Cava fights back

07 January, 2016

Spain’s sparklers could be starting to claw their way out from under the shadow of Prosecco, reports Sarah Jane Evans MW

Prosecco. Let’s get that word out in the open. Every investigation of cava has to have a view on prosecco. This, after all, is the wine that gives cava producers bad dreams. Yet it wasn’t so long ago that cava was where prosecco is now. Then cava was the first choice for girls’ nights in, weddings, baby showers and a great value champagne substitute for cocktails. I’m going to argue that cava has the potential to be so much more than prosecco.

Cava, worth £118.7m (all stats Cava Institute) is the third largest sparkling wine behind prosecco (£396.5m) and champagne (£249m) in the UK off-trade. It’s very easy to see where it all went wrong. The short-termist strategy that put volume before value and sales before quality was bound to go pop in the end. Can it ever claw back its quality and regain its reputation and its sales?

The latest smoke signals from the Cava Institute aren’t promising. Domestic sales may be up and in exports the trends may be positive, but this is “with the exception of Belgium and the UK, which are showing a reduction in sales due to price policies”.  Given that the UK has been cava’s top export market, this is serious news.

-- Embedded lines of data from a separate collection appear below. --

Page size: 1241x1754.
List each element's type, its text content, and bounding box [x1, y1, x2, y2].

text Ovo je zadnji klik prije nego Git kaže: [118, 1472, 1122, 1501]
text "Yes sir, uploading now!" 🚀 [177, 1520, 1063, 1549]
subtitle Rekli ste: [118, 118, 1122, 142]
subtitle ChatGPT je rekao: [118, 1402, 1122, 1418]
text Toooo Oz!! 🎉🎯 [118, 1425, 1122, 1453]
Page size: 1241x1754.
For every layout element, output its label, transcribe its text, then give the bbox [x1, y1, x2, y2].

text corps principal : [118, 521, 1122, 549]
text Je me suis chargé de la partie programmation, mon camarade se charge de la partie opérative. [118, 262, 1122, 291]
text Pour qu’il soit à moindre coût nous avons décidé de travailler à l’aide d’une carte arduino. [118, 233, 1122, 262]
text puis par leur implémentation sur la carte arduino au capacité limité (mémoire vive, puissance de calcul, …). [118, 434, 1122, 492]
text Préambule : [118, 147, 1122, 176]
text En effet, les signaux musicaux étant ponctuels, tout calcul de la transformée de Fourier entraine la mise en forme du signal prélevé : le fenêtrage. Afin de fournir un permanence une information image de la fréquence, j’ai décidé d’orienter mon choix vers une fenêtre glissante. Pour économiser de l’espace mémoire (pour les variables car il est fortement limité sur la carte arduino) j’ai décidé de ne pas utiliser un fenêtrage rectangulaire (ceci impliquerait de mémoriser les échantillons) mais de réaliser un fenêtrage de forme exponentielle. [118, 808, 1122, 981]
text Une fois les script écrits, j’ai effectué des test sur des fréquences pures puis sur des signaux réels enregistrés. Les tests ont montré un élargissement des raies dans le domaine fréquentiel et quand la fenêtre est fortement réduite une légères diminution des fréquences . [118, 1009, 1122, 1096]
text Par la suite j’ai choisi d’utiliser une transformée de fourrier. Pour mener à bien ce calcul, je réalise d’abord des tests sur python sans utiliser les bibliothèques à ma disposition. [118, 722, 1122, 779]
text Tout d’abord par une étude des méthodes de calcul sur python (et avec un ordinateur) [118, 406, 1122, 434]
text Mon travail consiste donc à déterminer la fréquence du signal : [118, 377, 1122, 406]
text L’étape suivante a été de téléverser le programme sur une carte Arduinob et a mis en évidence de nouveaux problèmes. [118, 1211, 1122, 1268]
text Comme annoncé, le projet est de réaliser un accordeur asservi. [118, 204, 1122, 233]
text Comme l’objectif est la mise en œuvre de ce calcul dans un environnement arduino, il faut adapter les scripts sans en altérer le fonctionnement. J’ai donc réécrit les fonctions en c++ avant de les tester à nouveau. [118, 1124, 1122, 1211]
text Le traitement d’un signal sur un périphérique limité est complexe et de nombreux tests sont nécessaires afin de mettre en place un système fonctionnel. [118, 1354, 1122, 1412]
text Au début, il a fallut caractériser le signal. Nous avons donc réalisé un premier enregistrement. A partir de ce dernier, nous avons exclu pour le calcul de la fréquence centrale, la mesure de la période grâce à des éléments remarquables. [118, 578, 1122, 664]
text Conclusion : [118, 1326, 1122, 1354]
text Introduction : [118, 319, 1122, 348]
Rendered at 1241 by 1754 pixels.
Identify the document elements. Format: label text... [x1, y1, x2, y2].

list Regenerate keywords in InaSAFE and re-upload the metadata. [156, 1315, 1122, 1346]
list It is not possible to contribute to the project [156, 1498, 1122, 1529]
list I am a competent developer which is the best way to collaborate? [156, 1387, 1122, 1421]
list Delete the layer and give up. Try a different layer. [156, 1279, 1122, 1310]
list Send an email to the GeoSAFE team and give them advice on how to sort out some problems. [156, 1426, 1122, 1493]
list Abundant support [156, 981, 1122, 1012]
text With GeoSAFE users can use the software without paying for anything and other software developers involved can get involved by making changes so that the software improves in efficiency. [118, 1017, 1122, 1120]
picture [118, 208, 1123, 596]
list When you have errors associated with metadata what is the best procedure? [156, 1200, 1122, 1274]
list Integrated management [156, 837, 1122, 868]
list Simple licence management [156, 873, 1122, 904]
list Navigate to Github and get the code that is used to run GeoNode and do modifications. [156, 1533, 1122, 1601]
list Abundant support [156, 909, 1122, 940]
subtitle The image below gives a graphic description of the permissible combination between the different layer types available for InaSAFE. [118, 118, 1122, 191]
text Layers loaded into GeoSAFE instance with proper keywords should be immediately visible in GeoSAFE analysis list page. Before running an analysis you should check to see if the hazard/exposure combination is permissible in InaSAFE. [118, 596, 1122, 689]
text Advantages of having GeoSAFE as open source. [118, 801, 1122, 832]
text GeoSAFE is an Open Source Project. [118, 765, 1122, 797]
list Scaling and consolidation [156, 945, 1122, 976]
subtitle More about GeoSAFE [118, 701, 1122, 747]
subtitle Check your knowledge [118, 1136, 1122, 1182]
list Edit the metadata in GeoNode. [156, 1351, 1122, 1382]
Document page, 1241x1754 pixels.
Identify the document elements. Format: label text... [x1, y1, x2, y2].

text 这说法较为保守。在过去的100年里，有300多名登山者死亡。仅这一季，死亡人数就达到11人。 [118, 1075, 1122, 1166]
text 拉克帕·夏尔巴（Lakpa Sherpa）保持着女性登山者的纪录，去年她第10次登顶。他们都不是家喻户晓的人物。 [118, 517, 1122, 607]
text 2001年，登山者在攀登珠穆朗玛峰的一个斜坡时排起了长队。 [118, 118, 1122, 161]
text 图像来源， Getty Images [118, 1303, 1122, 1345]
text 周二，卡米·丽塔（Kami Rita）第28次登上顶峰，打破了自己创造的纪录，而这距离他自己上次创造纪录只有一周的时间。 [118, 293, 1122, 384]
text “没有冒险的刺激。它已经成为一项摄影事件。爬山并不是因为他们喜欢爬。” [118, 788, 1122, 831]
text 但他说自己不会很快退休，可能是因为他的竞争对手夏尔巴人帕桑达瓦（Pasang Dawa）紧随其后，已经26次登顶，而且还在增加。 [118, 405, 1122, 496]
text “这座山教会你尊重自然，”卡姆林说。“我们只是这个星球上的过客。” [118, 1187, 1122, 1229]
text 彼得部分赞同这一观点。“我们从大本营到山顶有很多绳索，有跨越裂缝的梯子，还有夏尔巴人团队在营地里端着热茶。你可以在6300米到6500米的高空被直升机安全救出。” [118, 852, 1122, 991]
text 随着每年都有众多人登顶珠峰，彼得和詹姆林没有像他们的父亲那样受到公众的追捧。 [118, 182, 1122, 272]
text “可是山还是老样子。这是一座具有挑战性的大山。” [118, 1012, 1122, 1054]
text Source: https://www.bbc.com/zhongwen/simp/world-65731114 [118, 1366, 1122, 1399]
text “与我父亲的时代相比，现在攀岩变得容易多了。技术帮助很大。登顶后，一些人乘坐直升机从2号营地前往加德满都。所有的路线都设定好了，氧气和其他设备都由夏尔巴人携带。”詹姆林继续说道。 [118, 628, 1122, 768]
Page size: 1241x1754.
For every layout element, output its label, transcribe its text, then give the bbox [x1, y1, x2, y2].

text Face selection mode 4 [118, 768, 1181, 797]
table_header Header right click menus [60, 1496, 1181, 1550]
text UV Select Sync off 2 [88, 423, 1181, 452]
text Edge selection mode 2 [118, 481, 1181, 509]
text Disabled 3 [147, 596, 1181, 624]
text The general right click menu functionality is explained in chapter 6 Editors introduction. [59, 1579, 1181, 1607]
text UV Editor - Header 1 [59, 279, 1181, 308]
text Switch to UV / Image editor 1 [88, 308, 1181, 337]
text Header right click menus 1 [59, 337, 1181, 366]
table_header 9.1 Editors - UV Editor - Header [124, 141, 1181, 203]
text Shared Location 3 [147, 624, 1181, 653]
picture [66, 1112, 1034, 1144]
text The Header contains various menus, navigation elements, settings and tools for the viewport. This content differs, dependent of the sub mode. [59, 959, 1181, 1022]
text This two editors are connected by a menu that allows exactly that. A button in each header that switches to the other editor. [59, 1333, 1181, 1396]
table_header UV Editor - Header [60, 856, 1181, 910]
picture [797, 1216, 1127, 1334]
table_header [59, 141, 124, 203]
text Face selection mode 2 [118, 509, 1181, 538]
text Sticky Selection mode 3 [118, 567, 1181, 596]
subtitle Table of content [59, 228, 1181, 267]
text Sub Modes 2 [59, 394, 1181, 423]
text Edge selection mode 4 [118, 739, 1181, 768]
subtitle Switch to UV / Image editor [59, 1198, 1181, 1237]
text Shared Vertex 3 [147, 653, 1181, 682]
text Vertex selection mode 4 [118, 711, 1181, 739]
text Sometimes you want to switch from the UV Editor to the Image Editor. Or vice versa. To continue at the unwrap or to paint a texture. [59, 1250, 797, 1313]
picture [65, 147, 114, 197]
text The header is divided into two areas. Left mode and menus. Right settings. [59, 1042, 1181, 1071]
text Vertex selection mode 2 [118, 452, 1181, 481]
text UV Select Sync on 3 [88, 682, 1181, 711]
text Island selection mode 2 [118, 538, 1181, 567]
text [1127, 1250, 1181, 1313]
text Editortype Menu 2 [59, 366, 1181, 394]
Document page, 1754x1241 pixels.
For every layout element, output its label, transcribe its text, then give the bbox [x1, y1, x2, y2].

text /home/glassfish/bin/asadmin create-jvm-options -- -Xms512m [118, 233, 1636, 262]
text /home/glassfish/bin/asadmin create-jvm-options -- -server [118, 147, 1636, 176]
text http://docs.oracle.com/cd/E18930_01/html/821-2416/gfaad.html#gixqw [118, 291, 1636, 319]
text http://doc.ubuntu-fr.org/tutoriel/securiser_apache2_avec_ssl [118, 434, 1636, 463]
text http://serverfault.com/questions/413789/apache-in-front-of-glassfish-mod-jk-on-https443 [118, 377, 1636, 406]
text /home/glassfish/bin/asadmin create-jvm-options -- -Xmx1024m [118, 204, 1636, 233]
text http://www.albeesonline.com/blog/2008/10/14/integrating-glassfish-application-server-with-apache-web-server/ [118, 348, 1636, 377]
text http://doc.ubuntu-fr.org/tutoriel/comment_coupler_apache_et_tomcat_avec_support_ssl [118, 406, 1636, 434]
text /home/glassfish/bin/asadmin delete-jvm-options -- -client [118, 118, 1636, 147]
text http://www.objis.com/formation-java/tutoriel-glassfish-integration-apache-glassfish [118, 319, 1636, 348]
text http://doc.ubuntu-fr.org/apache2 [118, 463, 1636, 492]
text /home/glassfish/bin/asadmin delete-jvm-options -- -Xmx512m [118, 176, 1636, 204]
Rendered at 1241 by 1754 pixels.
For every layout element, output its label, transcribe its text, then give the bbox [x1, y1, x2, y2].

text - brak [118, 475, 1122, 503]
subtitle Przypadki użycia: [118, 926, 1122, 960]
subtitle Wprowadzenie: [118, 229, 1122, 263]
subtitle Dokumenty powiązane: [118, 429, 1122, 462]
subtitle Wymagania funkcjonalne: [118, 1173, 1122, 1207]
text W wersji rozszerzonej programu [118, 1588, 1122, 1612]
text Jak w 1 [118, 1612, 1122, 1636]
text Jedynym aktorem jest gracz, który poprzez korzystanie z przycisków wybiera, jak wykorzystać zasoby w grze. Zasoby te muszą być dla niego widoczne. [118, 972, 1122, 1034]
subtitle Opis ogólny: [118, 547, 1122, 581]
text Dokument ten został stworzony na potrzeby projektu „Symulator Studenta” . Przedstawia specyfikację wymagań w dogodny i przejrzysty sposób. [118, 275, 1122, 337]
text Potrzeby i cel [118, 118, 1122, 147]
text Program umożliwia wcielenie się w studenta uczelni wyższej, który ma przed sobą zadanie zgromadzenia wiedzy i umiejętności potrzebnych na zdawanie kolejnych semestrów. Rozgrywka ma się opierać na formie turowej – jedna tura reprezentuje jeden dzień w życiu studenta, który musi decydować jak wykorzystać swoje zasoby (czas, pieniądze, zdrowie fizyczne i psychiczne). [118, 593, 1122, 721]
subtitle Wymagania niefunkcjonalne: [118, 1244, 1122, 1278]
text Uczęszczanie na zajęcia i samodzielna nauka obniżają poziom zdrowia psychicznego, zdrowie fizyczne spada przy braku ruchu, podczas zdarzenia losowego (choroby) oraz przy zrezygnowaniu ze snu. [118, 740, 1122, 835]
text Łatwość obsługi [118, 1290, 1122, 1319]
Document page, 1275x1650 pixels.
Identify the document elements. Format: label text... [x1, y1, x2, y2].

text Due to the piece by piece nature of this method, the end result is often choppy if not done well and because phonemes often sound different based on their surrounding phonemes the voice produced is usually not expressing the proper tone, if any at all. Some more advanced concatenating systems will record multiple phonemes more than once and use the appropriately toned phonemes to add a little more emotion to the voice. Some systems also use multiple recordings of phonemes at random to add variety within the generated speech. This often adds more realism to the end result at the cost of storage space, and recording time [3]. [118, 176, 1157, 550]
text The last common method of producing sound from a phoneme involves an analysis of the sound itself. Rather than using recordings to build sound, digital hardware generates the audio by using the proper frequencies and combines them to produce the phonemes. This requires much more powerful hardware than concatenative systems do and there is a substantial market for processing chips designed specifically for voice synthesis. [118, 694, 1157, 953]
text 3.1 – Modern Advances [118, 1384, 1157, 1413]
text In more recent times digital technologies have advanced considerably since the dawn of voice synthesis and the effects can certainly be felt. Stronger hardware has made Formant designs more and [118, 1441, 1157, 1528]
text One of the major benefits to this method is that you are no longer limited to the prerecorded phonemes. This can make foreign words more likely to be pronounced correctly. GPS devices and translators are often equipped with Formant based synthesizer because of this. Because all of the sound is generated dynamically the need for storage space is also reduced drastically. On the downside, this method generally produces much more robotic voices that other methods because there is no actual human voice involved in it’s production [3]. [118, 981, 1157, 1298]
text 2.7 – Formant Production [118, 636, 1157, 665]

Cava remains very big numbers – there are plenty of bottles sold to satisfy its 244 producers. But the race to the bottom has ended with some seriously poor wines. Traditional cava has a depressing list of disabilities – grown so much further south than Champagne, most grapes come from warm areas and lack the crisp acidity we have come to expect from a quality traditional method sparkling. With a minimum age of nine months, the young wines hardly have a chance to develop any secondary characteristics. That has, until recently, meant an aroma which wandered somewhere between pears and burnt rubber.

Cava Rosado as it used to be, whether from Trepat or Monastrell, deep-coloured and sturdy, is never going to compete with ethereal rosé champagnes (Rosado is currently 20% of UK off-trade cava). And once it won a reputation for being cheap then no sensible independent merchant or sommelier is going to want to give it space. As for consumers, who is going to dare to be seen with cava when prosecco – there, it’s that P word again – is softer, frothier, and fruitier. What’s more it’s cheap, but with none of the low-rent stigma belonging to cava.

That’s enough of the bad news. I am a Spain nut, and a devout believer in the second coming of sherry, another problematic category. Just as for sherry, I believe there is potential for cava to re-establish itself. It works in similar ways – through rediscovering uniqueness, history, quality and then marketing the wines intelligently to provide new appeal to sommeliers, independents and consumers.

UNIQUE IDENTITY

Cava is made by the traditional method, like Champagne. Prosecco isn’t. This is what can give its complexity – though it does make it more expensive to produce, even with the astonishing mechanisation installed so early in the great cava enterprises. The first sparkling was made in 1872, but the cava DO was not created until 1986. Because there were a few people already making traditional method sparkling outside Penedès, they were included in the DO. Thus cava is one of the rare denominations in the world that cannot relate to a geographical origin, or lay claim to terroir – a sense of place. That is a clear obstacle to reputation in these days when we want to focus on artisan production from single vineyards.